8) Don’t be afraid to brown-nose. If an “important” scientist asks you to warm his seat for him, jump at the opportunity. If you have more than one advisor, decide early on which one is more influential in your chosen field, and latch on to him like a tapeworm onto the lining of the small intestine. Other graduate students may ridicule you for your actions, but gently remind them that your connections are securing you an assistant professorship or prestigious postdoctoral fellowship while they will be struggling to find employment at McDonalds when they graduate. Note – you do not actually need an assistant professorship offer or prestigious postdoctoral fellowship to make this claim.
9) Come up with a few witty catchphrases, such as “have fun” or “get to work” and repeat them. Often. Perhaps use one such as “your mom” as a witty comeback to the insults of others. Example:
Person A) I don’t think your data is reasonable. I just don’t think you can have a negative turnover frequency.
Person B) Your mom thought a negative turnover frequency was reasonable last night!
Although people may stop talking to you and/or ridicule you, they are simply jealous of your unconquerable wit.
10) If you feel as though someone in your group isn’t respecting your research, or is starting a project that may be more influential then your project, then by all means don’t tell them.
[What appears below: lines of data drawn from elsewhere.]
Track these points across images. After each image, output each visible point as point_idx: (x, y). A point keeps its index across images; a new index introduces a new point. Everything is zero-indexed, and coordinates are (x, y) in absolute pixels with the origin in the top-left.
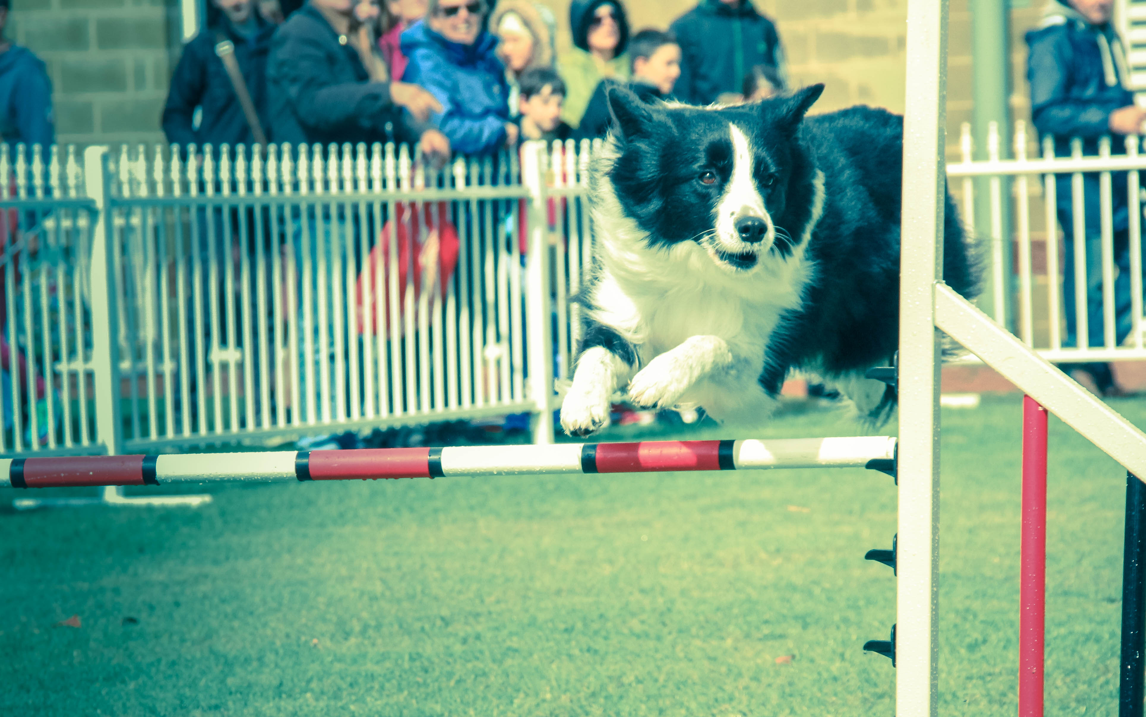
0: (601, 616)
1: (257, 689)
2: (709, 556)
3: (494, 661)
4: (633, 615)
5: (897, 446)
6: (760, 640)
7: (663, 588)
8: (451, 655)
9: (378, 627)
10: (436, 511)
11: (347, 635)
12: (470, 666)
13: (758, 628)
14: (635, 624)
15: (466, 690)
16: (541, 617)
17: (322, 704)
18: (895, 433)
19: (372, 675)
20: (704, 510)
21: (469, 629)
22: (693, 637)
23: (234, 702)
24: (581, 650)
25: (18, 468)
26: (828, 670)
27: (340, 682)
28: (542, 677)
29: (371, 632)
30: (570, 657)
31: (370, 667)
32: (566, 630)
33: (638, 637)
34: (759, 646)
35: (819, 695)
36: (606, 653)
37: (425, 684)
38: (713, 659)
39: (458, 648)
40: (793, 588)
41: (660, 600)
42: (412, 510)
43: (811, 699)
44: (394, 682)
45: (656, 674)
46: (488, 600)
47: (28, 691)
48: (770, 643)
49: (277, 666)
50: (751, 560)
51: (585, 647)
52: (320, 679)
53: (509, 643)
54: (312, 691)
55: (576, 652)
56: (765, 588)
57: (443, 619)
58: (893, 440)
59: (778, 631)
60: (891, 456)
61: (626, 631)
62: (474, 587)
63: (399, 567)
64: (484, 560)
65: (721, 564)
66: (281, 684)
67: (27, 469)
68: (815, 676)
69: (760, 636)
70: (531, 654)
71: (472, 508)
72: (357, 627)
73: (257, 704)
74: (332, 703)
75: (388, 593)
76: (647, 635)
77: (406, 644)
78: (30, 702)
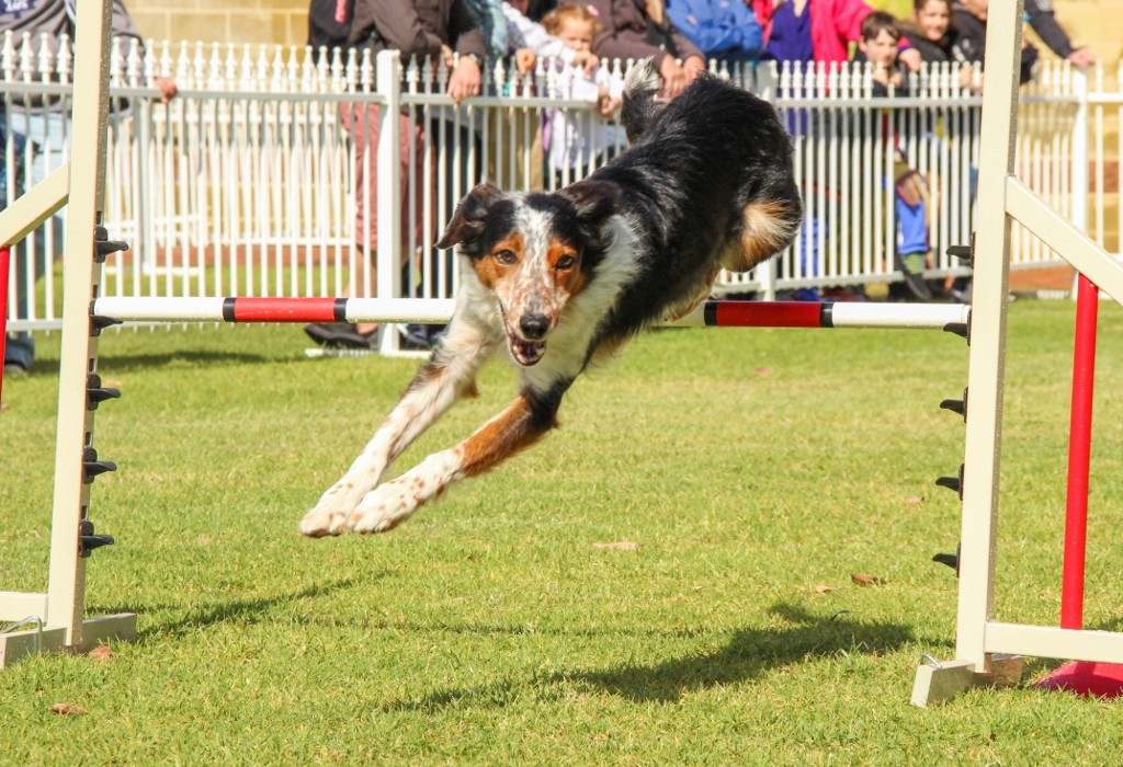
0: (770, 459)
1: (460, 508)
2: (879, 415)
3: (667, 492)
4: (797, 460)
5: (970, 312)
6: (900, 484)
7: (830, 439)
8: (632, 487)
9: (579, 462)
10: (661, 370)
11: (550, 467)
12: (646, 495)
13: (899, 475)
14: (797, 467)
15: (638, 515)
16: (718, 458)
17: (512, 522)
18: (968, 302)
19: (561, 500)
20: (887, 378)
21: (655, 466)
22: (843, 479)
23: (438, 517)
24: (744, 487)
25: (229, 305)
26: (950, 510)
27: (533, 505)
28: (705, 507)
29: (571, 466)
30: (734, 490)
31: (562, 494)
32: (735, 470)
33: (796, 477)
34: (898, 489)
35: (937, 530)
36: (764, 490)
37: (605, 509)
38: (855, 498)
39: (639, 481)
40: (941, 444)
41: (823, 449)
42: (640, 369)
43: (929, 533)
44: (579, 506)
45: (802, 509)
46: (678, 443)
47: (267, 503)
48: (907, 488)
49: (483, 489)
50: (914, 419)
51: (748, 484)
52: (517, 502)
53: (685, 479)
54: (506, 511)
55: (739, 487)
56: (917, 441)
57: (635, 457)
58: (968, 307)
59: (918, 477)
60: (965, 321)
61: (787, 472)
62: (671, 432)
63: (614, 415)
64: (687, 412)
65: (887, 422)
66: (481, 504)
67: (237, 306)
68: (939, 515)
69: (901, 480)
70: (700, 488)
71: (692, 370)
72: (561, 460)
73: (457, 520)
74: (521, 522)
75: (596, 435)
76: (804, 476)
77: (598, 476)
78: (266, 511)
Instead, visit the advisor and say that you no longer wish to collaborate with your group-mate because he is “not a serious scientist” and “a bad chemist.” Then, approach the student and tell him that you talked to his advisor, and that both of you agreed that you no longer need waste “the time and materials” on the student. Alternatively, you can sabotage the student’s work (for instance, take down a critical instrument for maintenance every time the student needs to use it or hoard resources) to avoid conflict. Remember, only you can safeguard your graduate legacy.